Il bilancio delle attività della Guardia di Finanza, diffuso nei giorni scorsi in occasione dell’anniversario del Corpo, ha confermato non solo l’impegno delle fiamme gialle contro l’evasione fiscale, ma anche le dimensioni di un fenomeno che rappresenta una patologia molto grave dal punto di vista economico e sociale. Sul piano dei numeri basta ricordare come sia stata salutata con paradossale soddisfazione (peraltro motivata) la discesa delle stime dell’evasione sotto la fatidica soglia dei 100 miliardi. È tutto dire. Ma 99 miliardi di tasse evase (dati 2019 nella Nadef del 2022) restano un’enormità.
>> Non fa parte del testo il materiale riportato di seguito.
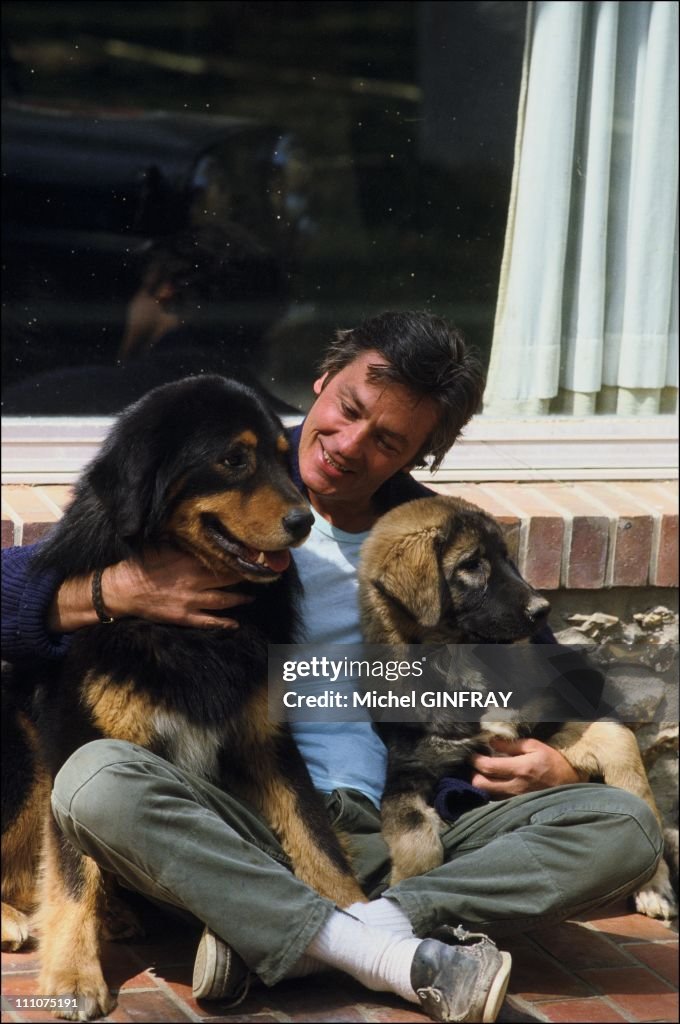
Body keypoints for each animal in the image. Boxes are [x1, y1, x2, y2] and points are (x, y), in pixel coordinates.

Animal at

E se tutti applaudiamo ai 777 milioni di euro sequestrati in poco più di un anno ai grandi evasori nella sola Lombardia, non bisogna trascurare quel tessuto di illegalità costituito dai comportamenti non eclatanti di coloro che si fanno beffe del dovere di solidarietà implicito nel sistema fiscale.
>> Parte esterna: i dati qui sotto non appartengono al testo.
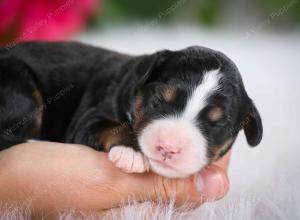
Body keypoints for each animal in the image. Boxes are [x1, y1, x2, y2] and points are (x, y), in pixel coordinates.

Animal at [0, 42, 262, 178]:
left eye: (216, 124)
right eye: (158, 100)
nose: (168, 148)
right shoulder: (88, 117)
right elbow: (111, 127)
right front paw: (132, 152)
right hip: (18, 85)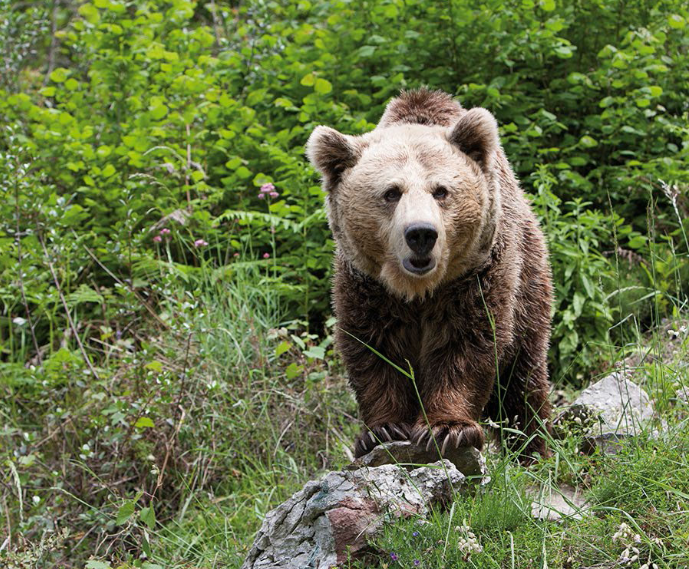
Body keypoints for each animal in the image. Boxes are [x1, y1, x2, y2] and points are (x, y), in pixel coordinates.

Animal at [306, 88, 553, 462]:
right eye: (391, 192)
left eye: (441, 191)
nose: (421, 233)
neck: (419, 289)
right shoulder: (366, 285)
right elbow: (374, 349)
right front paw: (382, 430)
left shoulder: (476, 276)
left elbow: (468, 344)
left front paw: (448, 428)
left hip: (530, 280)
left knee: (522, 381)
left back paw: (533, 448)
«L’ingiustizia e l’ammanco di risorse che l’evasione determina sono indegne di un Paese civile» – ha affermato Riccardo Di Stefano, presidente dei giovani imprenditori di Confindustria dal palco del recente convegno di Rapallo – e che essa «sia grande o piccola, la sua gravità non cambia. Perché entrambe ci parlano di un rapporto distorto con la cosa pubblica. Quel ‘prendi e scappa’ che è un problema prima di tutto culturale e poi materiale». Parole tanto più significative in quanto chi le ha pronunciate non è certo sospettabile di un pregiudizio negativo verso l’attività d’impresa. Parole socialmente utili perché intorno al sistema fiscale e al suo contrario – l’evasione, appunto – c’è un fondamentale problema di narrazione pubblica. Chi ha responsabilità politiche dovrebbe pesare bene le parole. Quando autorevolissimi esponenti del governo evocano il “pizzo di Stato” o sostengono che le regole siano così complicate da rendere impossibile il loro rispetto, le spiegazioni relative al tenore letterale di quelle locuzioni sono legittime, ma non riescono neanche lontanamente a mitigare l’effetto devastante prodotto nell’opinione pubblica. Fortemente nocivo, nonché figlio di una tendenza generalizzata a negare valore a tutto il passato prossimo della politica, è anche il messaggio secondo cui l’impegno e le misure finora messi in campo nella lotta all’evasione siano stati praticamente inutili.
Eppure lo stesso Documento di economia e finanza dell’esecutivo rileva che nel periodo 2015-20 il tax gap (cioè il divario tra le imposte concretamente versate e quelle dovute) è diminuito di circa il 17%, vale a dire di 16,3 miliardi. C’è tantissimo ancora da fare, come s’è detto, ma andando avanti, non tornando indietro. Se le istruzioni per la dichiarazione dei redditi nei diversi settori (dall’Irpef alle società di capitali) richiedono complessivamente mille pagine, è assolutamente e urgentemente necessario semplificare il sistema. Su questo non ci sono dubbi. Ma la semplificazione dev’essere funzionale a una maggiore equità ed efficienza, che i gestori della cosa pubblica sono tenuti a garantire. Non deve diventare un alibi per giustificare l’evasione e alimentare l’illusione che si possa agevolmente ridurre il prelievo fiscale conservando i medesimi livelli di protezione sociale. Perché le tasse a questo servono: salute, istruzione, ambiente, sicurezza…
E chi non contribuisce non è un furbo, ma un ladro.